私たちの研究室では、このようにナノ構造体を設計し人工的に構築することで、新しいデバイスやシステムを創製し、そのデバイスを動作させる科学的機構を明らかにし工学応用を実現することを目指しています。具体的には、例えば、鉄やニッケルなどの強磁性体とプラチナなどの重元素を原子オーダーで積み重ねたデバイスを構築することで、量子効果を室温で発現させて次世代通信で用いられる電波を発振したり検出するような素子を作製し、その特性評価を行ったりしています。また、電池や燃料電池では電気と化学の反応が相補的に起こることで、エネルギーを貯めたり、放出したりします。この電気化学反応では、ナノ構造を形成すると表面積が大きくなりますので、大きな反応効果が生み出されます。さらに、ナノ構造体が持つ光との相互作用を利用することで、電気化学反応中の化学状態分析などが可能になります。これらのことを利用して、ナノ構造電極表面付近での電池や触媒反応の化学反応状態について、デバイスを動かしながら、その反応機構の究明や素子性能の向上を図っています。このデバイスは、ナノ構造体が有するプラズモニクスの性質を利用することで、バイオセンサーなどへも展開することができ、癌やその他の病気の発現機構の解明や細胞間情報通信の機構解明への展開も目指しています。また、ナノ構造体のプラズモニクスを積極的に利用することで、サイバー空間とフィジカル空間をつなぐ新しい情報セキュリティ技術などの研究開発も進めています。

この研究室を希望する方へ

まずは、身の回りにあるものに興味を持って、それらがどのような原理で動いているのか?どのような方法で作っているのか?など、疑問を持ってほしいと思います。疑問を抱いたら、自分で調べてみて原理を理解します。原理が理解できれば、その原理を用いて、自分なら、こんなデバイスを作ってみたいとか予想を立てたことが実際に起こるのか確認してみたいという気持ちを持ってほしいと思います。

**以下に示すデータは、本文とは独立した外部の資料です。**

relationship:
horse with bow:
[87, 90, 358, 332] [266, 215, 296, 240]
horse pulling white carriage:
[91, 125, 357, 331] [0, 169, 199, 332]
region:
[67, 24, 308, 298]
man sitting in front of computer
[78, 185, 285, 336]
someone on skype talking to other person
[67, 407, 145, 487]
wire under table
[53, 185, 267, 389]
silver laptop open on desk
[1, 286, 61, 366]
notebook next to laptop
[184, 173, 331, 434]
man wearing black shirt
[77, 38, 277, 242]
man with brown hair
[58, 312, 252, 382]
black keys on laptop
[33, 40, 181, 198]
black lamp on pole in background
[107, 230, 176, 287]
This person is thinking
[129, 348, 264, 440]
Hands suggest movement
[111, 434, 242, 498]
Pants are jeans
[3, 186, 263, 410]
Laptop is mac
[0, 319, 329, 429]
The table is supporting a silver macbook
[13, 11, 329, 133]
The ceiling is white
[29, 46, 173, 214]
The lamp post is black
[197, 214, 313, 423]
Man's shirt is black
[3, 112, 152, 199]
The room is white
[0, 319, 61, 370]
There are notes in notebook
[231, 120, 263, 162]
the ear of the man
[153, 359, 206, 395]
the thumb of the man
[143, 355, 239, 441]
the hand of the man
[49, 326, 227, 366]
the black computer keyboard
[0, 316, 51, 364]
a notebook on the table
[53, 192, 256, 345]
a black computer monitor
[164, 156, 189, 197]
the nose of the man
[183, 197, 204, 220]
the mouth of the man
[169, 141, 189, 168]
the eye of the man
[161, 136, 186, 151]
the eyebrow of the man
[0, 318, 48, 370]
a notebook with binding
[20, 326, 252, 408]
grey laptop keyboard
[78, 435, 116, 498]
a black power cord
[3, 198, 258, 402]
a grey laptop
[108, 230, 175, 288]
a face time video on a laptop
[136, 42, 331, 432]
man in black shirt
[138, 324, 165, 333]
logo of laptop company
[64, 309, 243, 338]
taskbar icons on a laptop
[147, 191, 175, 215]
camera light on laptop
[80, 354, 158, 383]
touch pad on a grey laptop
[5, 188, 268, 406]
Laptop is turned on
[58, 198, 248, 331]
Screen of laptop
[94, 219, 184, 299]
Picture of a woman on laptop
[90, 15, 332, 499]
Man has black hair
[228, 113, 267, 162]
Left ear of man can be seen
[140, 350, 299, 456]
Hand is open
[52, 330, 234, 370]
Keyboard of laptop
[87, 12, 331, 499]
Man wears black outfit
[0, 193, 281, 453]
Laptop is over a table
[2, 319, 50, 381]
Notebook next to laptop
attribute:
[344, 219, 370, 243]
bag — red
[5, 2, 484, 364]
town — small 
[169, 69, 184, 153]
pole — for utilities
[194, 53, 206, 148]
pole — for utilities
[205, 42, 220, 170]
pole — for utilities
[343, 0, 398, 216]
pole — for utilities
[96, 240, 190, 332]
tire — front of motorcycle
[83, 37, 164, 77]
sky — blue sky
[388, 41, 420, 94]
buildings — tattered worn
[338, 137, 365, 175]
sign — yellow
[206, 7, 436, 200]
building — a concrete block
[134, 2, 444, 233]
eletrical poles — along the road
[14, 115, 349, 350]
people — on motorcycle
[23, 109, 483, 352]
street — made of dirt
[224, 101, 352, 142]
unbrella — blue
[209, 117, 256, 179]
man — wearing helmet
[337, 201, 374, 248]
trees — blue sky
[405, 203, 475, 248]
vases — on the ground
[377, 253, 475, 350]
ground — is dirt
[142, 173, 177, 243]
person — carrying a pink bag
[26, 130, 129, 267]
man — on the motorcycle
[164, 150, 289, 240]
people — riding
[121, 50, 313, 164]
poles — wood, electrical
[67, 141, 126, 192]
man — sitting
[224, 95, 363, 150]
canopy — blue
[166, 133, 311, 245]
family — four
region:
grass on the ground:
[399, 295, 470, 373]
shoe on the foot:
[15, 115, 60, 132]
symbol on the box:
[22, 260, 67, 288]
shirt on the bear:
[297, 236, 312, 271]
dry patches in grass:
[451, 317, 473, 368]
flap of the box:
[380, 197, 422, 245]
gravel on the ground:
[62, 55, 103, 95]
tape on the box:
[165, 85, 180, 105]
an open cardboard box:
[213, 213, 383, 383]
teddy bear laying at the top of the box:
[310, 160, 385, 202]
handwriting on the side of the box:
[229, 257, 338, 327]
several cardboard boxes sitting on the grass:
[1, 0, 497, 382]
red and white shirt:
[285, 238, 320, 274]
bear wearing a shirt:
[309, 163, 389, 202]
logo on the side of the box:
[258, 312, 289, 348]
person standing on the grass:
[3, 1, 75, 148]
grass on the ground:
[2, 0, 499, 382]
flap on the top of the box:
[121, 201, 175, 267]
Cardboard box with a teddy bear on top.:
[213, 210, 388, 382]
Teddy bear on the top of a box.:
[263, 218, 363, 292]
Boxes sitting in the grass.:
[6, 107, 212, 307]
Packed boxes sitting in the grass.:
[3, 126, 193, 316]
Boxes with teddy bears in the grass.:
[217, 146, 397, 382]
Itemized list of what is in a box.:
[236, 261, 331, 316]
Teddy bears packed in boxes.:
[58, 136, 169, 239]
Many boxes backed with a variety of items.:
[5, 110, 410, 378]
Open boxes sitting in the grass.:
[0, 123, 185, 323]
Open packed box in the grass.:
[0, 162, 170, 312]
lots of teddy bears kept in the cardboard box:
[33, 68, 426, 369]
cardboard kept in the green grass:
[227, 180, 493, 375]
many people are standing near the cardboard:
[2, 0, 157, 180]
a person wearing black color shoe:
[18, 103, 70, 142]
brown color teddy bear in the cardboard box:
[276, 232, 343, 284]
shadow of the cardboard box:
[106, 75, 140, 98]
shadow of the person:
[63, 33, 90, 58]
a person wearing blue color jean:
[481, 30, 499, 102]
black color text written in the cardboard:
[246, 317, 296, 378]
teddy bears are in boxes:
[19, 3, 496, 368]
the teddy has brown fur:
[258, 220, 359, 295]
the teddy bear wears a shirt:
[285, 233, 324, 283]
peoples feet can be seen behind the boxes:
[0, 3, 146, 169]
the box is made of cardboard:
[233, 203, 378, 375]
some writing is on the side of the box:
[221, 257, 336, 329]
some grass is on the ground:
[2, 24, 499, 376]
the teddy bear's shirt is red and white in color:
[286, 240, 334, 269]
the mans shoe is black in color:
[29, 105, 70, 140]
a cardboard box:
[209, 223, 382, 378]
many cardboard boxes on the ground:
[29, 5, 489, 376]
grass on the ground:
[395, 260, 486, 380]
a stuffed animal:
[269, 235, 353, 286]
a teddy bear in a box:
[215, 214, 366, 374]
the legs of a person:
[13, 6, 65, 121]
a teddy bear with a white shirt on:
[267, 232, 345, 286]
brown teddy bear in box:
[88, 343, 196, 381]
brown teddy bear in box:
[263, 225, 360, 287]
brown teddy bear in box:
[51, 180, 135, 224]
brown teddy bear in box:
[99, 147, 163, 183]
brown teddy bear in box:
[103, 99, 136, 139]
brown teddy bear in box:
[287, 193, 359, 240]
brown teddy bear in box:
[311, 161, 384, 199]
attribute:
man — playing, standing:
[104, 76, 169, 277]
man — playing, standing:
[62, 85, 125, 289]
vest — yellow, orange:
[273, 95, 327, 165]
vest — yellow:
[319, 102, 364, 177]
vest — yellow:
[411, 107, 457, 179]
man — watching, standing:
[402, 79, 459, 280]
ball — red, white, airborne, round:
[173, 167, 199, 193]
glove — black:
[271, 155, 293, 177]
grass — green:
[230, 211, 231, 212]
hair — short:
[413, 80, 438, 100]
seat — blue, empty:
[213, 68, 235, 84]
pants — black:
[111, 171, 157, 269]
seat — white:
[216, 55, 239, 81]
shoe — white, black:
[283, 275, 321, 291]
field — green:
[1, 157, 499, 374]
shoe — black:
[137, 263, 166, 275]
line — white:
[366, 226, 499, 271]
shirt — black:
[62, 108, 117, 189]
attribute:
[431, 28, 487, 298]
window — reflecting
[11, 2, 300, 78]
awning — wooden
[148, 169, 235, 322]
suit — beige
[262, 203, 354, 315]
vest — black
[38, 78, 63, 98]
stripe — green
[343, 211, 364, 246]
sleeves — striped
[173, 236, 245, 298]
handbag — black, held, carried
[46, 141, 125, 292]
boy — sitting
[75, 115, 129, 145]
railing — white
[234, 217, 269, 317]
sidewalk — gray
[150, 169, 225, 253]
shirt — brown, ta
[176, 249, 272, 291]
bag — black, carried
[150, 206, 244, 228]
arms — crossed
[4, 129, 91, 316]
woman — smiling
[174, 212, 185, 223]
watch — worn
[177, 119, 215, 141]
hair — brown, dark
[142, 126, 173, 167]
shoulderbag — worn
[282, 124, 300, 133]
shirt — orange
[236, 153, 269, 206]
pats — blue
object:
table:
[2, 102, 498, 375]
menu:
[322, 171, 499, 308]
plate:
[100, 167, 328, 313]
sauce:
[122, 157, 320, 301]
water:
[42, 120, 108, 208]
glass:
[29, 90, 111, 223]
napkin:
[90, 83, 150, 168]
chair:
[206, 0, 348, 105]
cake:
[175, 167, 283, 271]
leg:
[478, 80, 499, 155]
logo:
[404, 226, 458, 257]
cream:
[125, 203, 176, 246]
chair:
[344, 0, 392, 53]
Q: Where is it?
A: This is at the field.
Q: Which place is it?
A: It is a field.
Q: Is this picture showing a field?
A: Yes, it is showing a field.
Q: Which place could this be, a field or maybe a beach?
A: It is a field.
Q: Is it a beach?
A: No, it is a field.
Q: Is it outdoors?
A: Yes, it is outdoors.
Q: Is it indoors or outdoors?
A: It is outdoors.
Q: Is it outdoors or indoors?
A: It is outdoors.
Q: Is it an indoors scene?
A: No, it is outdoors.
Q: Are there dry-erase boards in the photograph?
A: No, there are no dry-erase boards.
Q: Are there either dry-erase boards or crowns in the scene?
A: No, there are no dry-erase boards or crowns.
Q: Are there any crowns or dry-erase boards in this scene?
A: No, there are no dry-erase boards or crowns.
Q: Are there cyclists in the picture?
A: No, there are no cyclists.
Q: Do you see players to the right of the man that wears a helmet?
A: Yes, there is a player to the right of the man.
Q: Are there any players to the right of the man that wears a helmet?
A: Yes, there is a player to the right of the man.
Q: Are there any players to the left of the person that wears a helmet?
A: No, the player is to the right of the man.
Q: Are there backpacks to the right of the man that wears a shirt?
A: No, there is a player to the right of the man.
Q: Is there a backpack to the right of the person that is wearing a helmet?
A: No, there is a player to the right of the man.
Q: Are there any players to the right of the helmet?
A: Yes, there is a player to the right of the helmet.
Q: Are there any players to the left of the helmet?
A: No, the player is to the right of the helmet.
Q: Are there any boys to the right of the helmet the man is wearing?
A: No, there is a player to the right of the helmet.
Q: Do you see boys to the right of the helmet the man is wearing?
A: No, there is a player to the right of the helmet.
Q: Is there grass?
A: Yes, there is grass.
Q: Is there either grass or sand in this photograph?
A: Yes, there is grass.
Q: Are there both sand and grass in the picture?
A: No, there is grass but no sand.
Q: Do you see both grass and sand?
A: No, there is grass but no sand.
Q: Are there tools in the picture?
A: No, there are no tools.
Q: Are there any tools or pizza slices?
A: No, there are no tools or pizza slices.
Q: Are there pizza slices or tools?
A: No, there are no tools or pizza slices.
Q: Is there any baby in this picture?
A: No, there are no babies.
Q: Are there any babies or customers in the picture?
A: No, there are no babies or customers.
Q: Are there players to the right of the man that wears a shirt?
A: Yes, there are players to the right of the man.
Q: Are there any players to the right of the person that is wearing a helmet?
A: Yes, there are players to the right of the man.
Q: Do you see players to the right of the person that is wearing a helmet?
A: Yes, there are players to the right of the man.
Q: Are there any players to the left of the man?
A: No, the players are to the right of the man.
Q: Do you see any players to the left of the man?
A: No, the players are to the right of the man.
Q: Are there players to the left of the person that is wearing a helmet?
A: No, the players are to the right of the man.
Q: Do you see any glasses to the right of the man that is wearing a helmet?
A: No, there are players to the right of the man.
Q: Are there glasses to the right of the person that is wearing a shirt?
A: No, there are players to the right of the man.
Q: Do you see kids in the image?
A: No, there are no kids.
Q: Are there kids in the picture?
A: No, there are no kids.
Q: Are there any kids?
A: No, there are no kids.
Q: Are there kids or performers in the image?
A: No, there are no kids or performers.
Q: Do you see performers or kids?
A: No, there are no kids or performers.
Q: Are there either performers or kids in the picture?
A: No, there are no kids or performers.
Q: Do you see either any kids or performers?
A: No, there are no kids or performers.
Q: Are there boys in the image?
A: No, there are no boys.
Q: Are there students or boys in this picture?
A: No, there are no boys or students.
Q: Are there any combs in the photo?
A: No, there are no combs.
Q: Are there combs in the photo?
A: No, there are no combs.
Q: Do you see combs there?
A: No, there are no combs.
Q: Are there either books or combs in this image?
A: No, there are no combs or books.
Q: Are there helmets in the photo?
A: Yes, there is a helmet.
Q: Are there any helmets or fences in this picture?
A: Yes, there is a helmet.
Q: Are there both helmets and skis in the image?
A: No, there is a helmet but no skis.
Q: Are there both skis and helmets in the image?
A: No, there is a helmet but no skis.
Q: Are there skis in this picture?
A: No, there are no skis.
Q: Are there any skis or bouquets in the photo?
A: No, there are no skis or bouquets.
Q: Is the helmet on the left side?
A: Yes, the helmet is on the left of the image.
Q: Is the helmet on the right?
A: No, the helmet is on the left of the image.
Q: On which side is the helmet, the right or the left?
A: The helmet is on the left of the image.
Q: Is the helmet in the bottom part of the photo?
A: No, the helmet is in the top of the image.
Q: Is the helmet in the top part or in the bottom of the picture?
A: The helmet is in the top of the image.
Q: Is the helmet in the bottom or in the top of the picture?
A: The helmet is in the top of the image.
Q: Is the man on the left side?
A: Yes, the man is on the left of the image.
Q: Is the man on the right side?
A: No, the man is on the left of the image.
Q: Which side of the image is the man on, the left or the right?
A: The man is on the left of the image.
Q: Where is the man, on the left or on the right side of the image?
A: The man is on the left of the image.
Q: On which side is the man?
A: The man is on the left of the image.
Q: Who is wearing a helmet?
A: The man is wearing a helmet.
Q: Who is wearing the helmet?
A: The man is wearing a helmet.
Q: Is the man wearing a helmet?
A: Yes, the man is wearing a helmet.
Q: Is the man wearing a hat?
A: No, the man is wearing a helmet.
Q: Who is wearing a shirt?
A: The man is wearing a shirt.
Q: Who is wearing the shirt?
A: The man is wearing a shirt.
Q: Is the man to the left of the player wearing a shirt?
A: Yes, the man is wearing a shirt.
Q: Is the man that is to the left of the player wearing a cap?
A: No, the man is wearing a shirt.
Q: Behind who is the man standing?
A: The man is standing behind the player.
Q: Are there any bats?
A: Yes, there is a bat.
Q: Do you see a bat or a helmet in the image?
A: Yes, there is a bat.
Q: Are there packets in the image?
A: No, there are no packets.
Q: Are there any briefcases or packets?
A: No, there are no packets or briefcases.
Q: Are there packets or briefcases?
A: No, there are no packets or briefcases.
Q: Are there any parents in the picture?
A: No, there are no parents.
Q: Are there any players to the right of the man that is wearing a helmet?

その気持ちを研究室や自分の周りにいる人たちにも広げて、友人や周囲の人にも興味を持ってほしいと思います。自分が社会のシステムの中にいるということを認識することで、自分がどんな未来に向けてキャリアパスを描くのかがイメージできるようになります。
朝、研究室に来たら、おはようと挨拶して、気持ちよく研究できるようにしてほしいと思います。整理整頓を心掛けて、施設を綺麗に利用しましょう。